# EXERCISE AIM:
From the entries below, return exactly the lines beginning at the one that contains "line: (638, 707) -> (829, 1344), added" and ending at the one that contains "line: (118, 876)", both of them included, and only those lines.

━━━━━ EXERCISE DATA

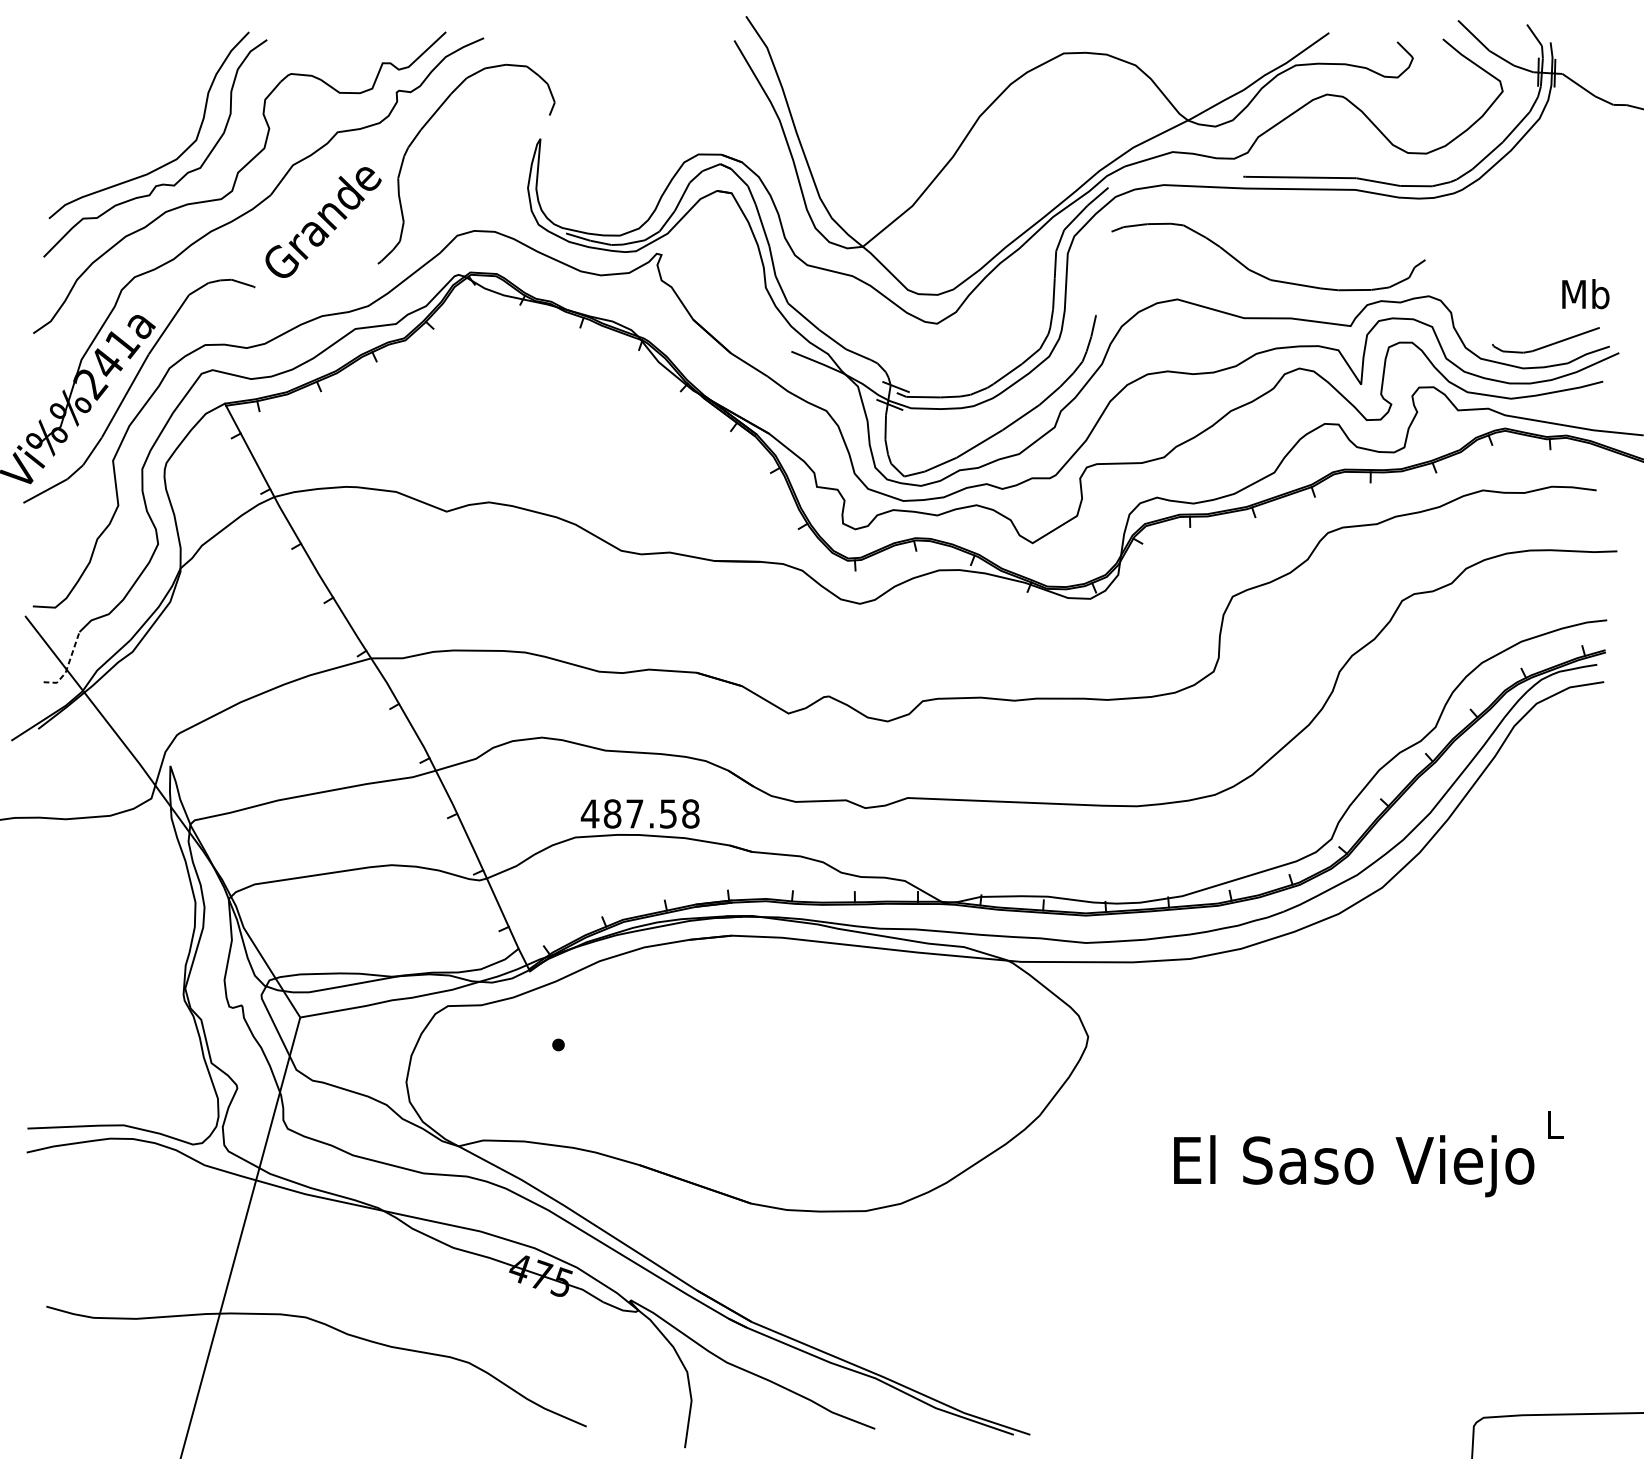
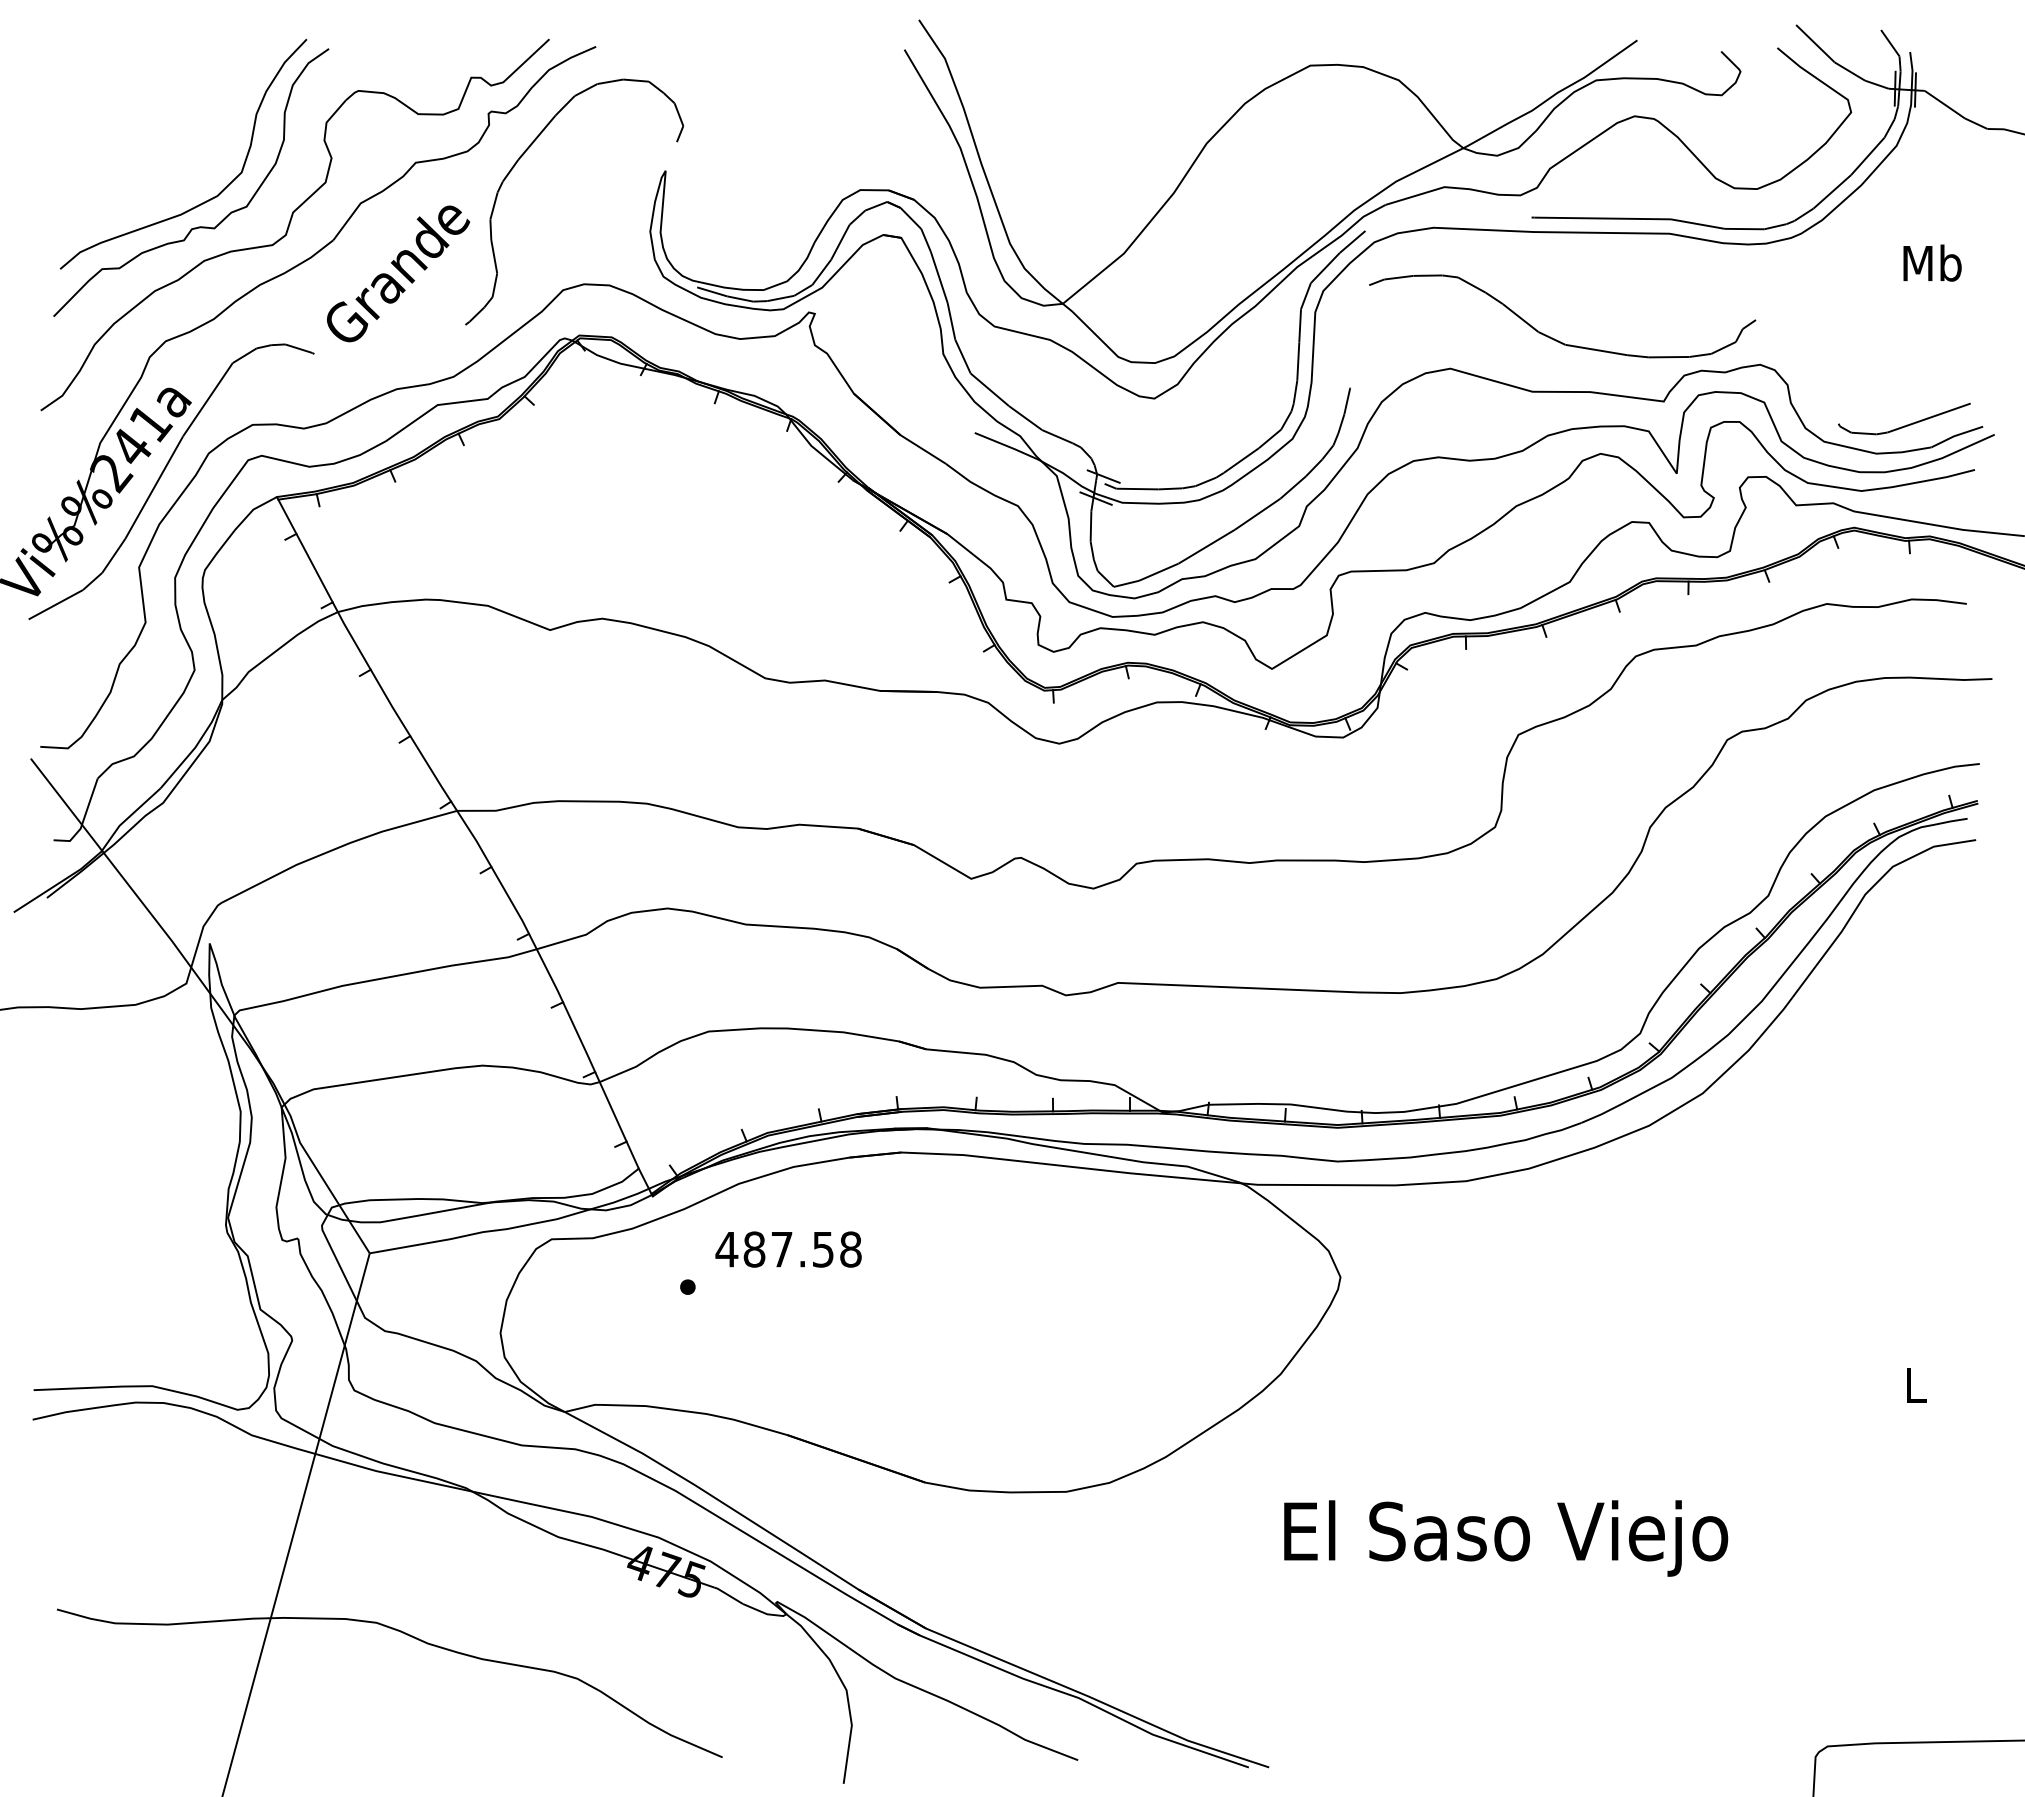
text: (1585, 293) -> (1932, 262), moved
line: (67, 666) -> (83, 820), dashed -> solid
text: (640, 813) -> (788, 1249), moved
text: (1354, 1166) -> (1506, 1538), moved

━━━━━━━━━━
━━━━━ EXERCISE DATA

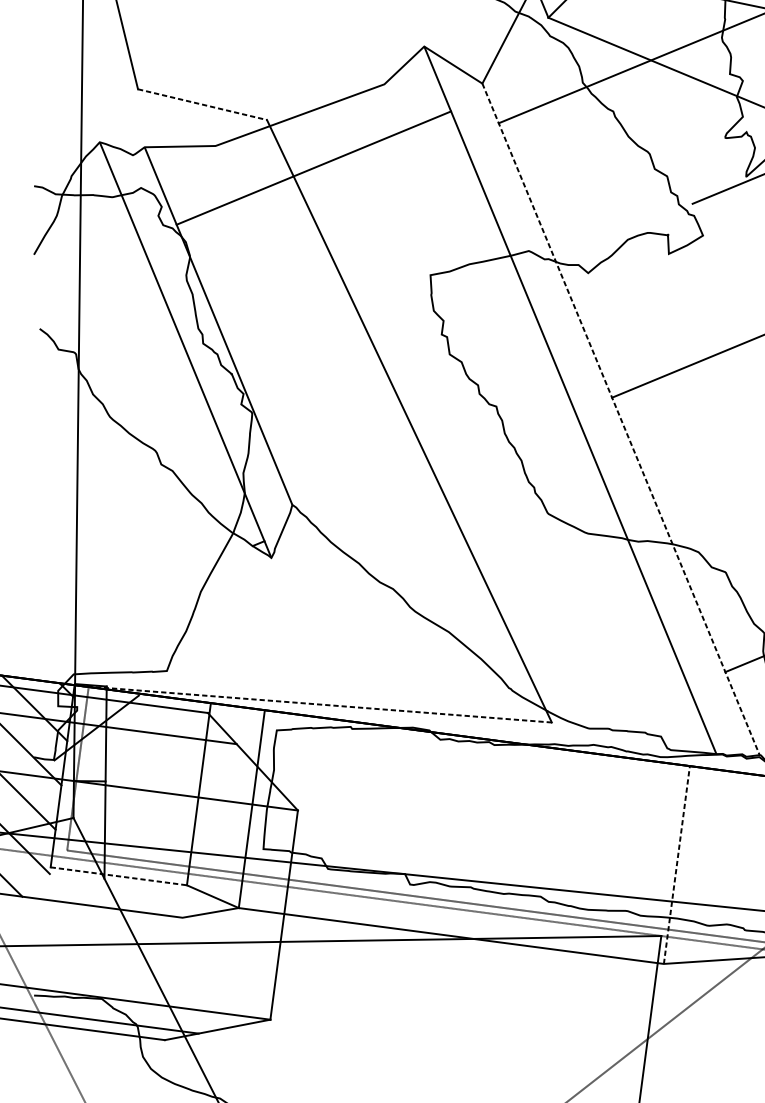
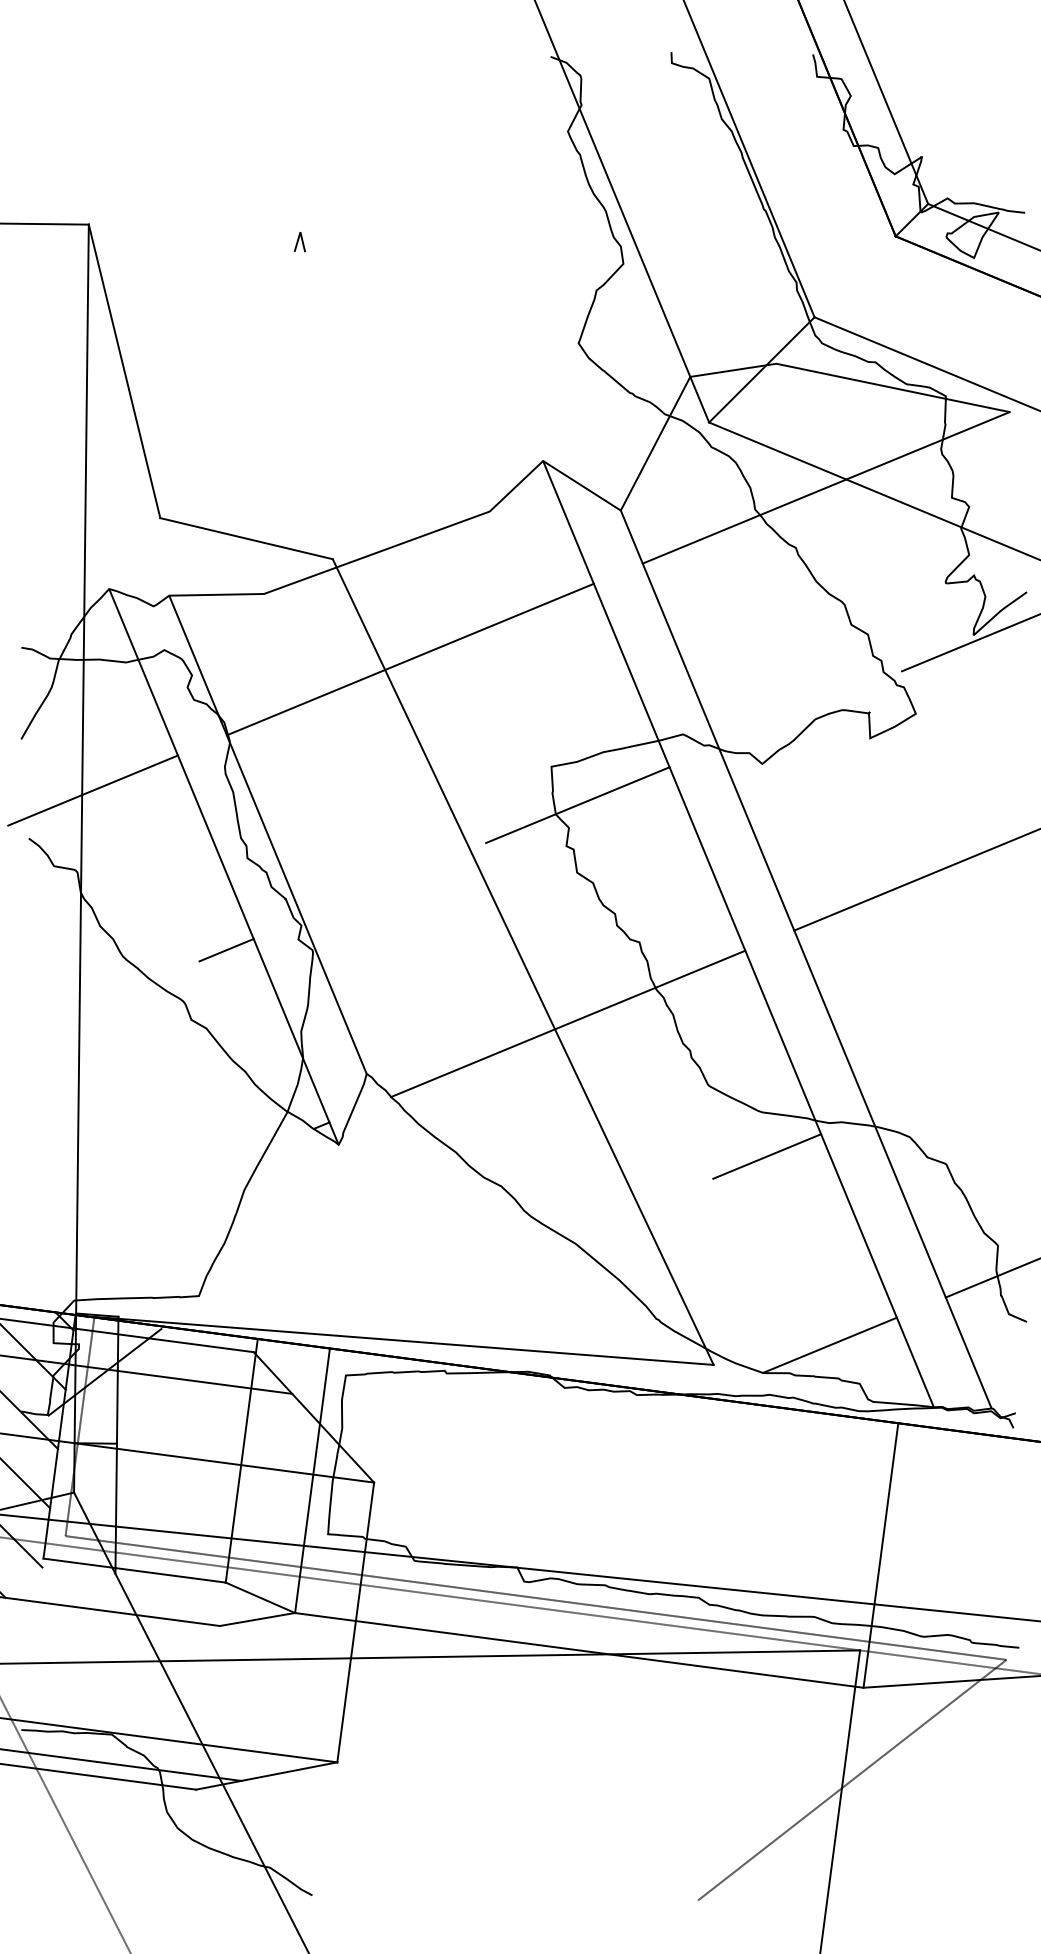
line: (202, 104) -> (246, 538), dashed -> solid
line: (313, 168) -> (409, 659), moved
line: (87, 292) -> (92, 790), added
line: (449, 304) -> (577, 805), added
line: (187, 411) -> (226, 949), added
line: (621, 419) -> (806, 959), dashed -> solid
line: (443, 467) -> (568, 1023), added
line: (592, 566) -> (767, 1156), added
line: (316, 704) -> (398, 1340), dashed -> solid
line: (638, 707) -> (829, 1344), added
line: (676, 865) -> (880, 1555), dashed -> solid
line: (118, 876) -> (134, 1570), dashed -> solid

━━━━━━━━━━

# EXPECTED ANSWER:
line: (638, 707) -> (829, 1344), added
line: (676, 865) -> (880, 1555), dashed -> solid
line: (118, 876) -> (134, 1570), dashed -> solid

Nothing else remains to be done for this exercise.